Sementara, Managing Partner of Oriza Greenwillow Technology Fund Loh Wai Keong menambahkan, pihaknya meyakini solusi RME milik Zi.Care memiliki potensi besar di Tanah Air, dan krusial dalam mendukung transformasi digital industri kesehatan, baik bagi tenaga profesional maupun pasien.

Saat ini, startup kesehatan di Indonesia mayoritas bermain di layanan telemedis dan pemesanan produk kesehatan online, seperti Halodoc, Alodokter, dan KlikDokter. Diketahui, Alodokter menjadi platform telemedis pertama yang telah mengimplementasikan rekam medis elektronik (RME).

Sementara itu, belum banyak pelaku healthtech yang fokus pada digitalisasi fasyankes. Klinik Pintar misalnya, fokus pada segmen akar rumput dengan mendigitalisasi rantai pasok klinik. Ada juga pemain yang masuk ke layanan kesehatan korporasi berbasis platform, yakni Prixa.

Transformasi kesehatan Indonesia

Upaya pelaku healthtech untuk mentransformasi industri kesehatan Indonesia kini mendapat dukungan penuh pemerintah. Salah satunya melalui kebijakan implementasi Rekam Medis Elektronik (RME) yang termuat dalam PMK No. 24 Tahun 2022 tentang Rekam Medis, yang merupakan perubahan dan pemutakhiran dari peraturan sebelumnya PMK No. 269 Tahun 2008.

Selama ini, pelaku healthtech kesulitan untuk mendigitalisasi sektor kesehatan karena terbentur peraturan yang ketat. Di samping itu, masih banyak fasilitas layanan kesehatan yang menggunakan sistem secara manual. Melalui peraturan baru ini, fasilitas layanan kesehatan diwajibkan untuk menyelenggarakan RME. Pemerintah memberikan masa transisi kepada fasilitas layanan kesehatan hingga akhir 2023.

Berdasarkan survei Kemenkes, anggaran digitalisasi RS rata-rata tak sampai 3% dari total anggaran mereka.

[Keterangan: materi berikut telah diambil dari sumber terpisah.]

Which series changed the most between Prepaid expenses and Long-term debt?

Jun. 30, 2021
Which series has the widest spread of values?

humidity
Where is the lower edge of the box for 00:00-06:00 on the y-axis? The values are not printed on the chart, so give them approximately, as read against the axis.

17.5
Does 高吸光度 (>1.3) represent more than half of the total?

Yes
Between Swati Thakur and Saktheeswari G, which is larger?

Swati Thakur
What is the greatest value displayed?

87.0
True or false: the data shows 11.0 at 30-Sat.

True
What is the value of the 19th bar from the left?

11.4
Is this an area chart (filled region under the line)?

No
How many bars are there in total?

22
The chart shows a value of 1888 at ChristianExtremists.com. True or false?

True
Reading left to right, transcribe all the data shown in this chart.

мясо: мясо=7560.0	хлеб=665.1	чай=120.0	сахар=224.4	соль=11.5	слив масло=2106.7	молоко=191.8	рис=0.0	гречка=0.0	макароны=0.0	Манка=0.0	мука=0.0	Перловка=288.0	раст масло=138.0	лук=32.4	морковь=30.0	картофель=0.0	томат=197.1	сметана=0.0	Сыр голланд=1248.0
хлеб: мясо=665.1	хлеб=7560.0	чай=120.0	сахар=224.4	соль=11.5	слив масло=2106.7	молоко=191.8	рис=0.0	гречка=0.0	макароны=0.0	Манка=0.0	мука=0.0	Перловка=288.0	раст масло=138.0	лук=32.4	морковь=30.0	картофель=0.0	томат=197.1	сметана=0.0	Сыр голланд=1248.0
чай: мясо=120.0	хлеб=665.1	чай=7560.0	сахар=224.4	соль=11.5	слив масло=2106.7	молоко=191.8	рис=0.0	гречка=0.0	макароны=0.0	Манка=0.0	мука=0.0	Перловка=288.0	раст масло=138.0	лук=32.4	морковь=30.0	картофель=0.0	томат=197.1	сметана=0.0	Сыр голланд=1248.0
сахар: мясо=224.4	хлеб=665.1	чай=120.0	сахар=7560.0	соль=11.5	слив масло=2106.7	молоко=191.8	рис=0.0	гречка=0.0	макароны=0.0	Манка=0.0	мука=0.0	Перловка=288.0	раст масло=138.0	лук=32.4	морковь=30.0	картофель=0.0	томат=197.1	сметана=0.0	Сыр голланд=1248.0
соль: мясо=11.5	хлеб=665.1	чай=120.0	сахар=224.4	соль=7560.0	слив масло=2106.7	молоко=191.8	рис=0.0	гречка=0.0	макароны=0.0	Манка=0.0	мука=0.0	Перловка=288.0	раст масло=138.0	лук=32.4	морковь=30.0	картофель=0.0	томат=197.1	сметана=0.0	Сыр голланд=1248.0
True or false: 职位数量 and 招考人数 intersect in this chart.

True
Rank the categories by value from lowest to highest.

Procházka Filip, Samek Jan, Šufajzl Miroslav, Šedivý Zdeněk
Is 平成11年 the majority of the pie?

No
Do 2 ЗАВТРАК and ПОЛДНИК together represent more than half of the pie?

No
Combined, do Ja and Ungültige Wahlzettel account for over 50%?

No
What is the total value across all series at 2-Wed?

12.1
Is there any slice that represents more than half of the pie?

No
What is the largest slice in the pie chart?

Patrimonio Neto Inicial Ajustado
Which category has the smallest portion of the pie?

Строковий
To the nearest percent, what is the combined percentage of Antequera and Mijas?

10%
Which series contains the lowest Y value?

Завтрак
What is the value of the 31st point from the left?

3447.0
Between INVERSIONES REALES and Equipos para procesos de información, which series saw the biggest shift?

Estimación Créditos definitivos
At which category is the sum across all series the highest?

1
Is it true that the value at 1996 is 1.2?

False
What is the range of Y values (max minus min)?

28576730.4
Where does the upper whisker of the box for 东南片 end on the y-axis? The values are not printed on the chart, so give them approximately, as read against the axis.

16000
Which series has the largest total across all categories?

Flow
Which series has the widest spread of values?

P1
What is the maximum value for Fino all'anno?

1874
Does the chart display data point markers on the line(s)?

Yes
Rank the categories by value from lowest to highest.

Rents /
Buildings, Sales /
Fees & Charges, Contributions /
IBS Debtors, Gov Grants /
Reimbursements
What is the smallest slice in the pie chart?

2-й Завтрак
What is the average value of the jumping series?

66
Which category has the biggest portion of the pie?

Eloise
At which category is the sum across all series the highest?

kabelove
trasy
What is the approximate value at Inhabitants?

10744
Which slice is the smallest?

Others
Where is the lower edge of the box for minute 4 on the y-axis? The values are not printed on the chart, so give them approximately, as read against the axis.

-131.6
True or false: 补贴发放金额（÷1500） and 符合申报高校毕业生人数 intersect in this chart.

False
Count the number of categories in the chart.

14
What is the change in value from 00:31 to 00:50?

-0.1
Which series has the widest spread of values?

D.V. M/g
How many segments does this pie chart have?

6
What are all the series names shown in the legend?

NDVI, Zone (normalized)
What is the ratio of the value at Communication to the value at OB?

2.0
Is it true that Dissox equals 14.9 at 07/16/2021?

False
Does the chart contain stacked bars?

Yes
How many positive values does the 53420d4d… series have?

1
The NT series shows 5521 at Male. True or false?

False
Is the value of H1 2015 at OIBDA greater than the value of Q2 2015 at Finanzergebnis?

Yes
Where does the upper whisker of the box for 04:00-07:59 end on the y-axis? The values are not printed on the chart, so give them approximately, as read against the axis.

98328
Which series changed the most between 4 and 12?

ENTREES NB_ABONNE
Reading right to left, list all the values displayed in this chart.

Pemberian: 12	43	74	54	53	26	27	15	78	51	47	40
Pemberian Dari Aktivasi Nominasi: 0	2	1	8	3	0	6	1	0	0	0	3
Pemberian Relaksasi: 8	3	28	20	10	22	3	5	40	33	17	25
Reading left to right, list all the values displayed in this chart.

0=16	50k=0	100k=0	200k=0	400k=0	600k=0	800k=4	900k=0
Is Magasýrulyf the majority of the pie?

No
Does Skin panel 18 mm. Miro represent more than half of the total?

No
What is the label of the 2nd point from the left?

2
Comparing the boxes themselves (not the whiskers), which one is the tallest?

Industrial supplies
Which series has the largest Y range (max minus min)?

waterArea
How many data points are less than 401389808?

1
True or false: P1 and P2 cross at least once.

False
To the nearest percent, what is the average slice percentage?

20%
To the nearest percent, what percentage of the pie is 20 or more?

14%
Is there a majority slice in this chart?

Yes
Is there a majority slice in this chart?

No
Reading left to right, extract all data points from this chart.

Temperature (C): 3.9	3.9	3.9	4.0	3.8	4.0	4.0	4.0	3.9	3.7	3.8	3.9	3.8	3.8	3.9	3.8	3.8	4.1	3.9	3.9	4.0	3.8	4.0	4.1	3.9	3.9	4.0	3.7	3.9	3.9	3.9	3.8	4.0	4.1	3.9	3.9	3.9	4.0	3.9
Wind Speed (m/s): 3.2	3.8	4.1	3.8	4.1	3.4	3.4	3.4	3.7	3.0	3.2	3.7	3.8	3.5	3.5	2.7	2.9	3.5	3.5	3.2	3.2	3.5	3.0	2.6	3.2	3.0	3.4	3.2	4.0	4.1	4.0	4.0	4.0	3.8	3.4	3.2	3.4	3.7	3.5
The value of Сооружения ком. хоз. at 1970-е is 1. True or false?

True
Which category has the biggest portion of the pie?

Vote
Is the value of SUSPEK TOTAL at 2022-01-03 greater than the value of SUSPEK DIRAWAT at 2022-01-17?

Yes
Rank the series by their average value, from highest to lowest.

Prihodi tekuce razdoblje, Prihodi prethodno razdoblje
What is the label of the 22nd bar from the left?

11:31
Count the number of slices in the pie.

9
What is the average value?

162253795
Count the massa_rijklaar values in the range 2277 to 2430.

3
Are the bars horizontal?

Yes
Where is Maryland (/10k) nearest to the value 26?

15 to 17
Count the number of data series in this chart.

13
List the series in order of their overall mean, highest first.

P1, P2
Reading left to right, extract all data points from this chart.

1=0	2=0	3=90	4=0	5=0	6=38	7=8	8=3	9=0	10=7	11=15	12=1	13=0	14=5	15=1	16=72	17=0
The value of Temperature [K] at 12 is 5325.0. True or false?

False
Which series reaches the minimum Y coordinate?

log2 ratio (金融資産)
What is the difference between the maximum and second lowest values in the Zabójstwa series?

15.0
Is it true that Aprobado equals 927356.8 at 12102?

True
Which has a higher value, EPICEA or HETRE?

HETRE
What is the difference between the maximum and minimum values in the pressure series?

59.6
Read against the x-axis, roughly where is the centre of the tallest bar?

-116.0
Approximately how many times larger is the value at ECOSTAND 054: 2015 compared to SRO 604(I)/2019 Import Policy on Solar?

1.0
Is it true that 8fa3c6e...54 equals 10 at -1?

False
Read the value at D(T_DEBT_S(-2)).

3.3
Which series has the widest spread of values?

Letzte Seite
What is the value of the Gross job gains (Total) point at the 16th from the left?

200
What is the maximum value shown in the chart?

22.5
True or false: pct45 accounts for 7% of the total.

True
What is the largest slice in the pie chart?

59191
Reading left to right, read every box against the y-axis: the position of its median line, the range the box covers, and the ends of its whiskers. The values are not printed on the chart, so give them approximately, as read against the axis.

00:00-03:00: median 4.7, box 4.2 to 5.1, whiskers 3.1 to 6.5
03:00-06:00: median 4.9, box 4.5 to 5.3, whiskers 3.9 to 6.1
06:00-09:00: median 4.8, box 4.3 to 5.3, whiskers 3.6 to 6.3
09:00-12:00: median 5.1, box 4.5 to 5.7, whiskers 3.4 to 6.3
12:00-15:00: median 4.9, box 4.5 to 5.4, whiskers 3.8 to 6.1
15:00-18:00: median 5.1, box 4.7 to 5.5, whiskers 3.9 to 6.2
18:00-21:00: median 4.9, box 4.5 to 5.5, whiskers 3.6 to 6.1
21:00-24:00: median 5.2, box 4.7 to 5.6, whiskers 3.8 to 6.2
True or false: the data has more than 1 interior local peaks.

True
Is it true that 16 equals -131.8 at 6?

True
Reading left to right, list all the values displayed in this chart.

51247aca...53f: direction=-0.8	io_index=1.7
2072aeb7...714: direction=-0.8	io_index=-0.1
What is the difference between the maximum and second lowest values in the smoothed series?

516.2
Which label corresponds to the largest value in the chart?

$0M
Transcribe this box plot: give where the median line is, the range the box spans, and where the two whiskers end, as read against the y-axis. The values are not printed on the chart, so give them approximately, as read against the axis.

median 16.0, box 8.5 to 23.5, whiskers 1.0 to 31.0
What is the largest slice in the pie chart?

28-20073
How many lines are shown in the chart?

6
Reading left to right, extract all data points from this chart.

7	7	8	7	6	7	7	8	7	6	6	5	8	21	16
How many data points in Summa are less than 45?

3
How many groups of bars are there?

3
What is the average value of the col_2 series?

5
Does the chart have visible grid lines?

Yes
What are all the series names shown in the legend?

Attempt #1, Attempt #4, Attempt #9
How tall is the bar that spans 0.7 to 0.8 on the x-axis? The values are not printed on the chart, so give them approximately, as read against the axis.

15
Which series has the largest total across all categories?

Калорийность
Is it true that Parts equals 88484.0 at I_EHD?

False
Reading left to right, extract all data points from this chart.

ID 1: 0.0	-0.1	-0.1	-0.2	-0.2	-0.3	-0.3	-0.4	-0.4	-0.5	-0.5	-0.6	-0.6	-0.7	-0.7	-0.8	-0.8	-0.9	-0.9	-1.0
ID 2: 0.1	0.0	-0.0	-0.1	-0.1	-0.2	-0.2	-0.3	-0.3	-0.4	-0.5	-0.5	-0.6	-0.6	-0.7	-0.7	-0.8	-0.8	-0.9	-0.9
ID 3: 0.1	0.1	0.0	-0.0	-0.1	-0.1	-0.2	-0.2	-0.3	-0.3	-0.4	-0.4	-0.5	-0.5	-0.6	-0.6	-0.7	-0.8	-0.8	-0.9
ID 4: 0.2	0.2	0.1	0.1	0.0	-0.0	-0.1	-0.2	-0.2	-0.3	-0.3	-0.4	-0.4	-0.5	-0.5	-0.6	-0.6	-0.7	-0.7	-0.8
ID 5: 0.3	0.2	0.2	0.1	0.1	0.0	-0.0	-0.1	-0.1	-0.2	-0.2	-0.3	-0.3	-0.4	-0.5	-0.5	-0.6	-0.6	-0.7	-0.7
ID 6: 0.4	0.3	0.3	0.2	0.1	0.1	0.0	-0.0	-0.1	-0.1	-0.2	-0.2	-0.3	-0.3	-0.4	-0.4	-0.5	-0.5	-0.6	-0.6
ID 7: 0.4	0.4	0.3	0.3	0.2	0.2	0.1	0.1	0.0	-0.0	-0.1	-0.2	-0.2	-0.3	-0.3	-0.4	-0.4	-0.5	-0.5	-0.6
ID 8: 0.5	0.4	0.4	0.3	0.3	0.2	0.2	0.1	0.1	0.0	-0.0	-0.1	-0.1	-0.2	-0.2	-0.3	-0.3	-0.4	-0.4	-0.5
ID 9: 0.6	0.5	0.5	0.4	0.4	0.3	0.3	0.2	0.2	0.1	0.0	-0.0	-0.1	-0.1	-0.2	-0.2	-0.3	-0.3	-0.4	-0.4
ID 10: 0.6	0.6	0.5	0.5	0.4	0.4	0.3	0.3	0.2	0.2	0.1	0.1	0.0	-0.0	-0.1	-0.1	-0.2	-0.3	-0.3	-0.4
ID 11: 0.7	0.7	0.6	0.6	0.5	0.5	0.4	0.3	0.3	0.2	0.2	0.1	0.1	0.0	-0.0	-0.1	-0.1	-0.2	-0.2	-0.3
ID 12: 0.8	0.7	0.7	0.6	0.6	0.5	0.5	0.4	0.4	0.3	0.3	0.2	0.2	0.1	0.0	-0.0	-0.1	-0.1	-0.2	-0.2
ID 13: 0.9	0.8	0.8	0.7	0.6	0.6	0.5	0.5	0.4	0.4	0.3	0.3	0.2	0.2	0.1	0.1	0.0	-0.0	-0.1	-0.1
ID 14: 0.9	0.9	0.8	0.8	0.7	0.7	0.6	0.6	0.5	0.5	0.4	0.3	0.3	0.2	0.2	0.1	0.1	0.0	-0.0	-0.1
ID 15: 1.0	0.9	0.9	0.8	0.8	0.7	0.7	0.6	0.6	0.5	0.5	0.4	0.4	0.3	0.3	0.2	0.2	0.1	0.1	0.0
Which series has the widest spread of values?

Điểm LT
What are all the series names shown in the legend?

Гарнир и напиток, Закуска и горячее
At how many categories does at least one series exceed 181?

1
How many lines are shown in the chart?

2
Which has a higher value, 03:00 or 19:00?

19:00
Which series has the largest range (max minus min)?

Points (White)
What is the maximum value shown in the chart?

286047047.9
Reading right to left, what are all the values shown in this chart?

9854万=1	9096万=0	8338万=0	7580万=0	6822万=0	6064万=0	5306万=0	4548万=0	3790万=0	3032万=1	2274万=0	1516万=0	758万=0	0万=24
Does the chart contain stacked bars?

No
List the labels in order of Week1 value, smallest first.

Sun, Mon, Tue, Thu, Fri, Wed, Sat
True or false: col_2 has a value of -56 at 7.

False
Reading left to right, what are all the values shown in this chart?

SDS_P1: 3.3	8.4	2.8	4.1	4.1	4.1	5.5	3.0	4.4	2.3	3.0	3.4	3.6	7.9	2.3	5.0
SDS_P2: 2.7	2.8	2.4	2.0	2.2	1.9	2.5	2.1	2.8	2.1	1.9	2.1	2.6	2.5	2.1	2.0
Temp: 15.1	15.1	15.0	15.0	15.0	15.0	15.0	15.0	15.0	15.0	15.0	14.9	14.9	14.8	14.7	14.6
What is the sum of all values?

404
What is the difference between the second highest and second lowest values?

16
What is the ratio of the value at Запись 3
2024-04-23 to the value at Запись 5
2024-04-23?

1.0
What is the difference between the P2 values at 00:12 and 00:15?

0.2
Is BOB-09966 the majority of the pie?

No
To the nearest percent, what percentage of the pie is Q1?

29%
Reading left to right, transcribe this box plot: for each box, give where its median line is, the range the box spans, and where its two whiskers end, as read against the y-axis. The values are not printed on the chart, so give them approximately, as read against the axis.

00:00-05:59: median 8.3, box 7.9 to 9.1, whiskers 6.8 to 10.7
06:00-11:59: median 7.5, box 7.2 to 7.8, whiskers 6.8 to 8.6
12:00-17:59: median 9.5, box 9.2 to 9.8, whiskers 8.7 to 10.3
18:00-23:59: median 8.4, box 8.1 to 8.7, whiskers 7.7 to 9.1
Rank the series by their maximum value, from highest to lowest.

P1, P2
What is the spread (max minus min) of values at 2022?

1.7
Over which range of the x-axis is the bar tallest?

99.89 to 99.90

Faktor ini membuat transformasi digital belum menjadi prioritas. Sekitar 22% dari 2.595 RS di Indonesia belum memiliki Sistem Informasi Manajemen Rumah Sakit (SIMRS).

Dari 2.291 RS yang memiliki SIMRS, implementasi RME di front office baru 24% dan 64% untuk back office. Sementara, dari 737 RS, sebanyak 359 belum menerapkan RME, 175 RS baru sebagian, dan 203 RS sudah.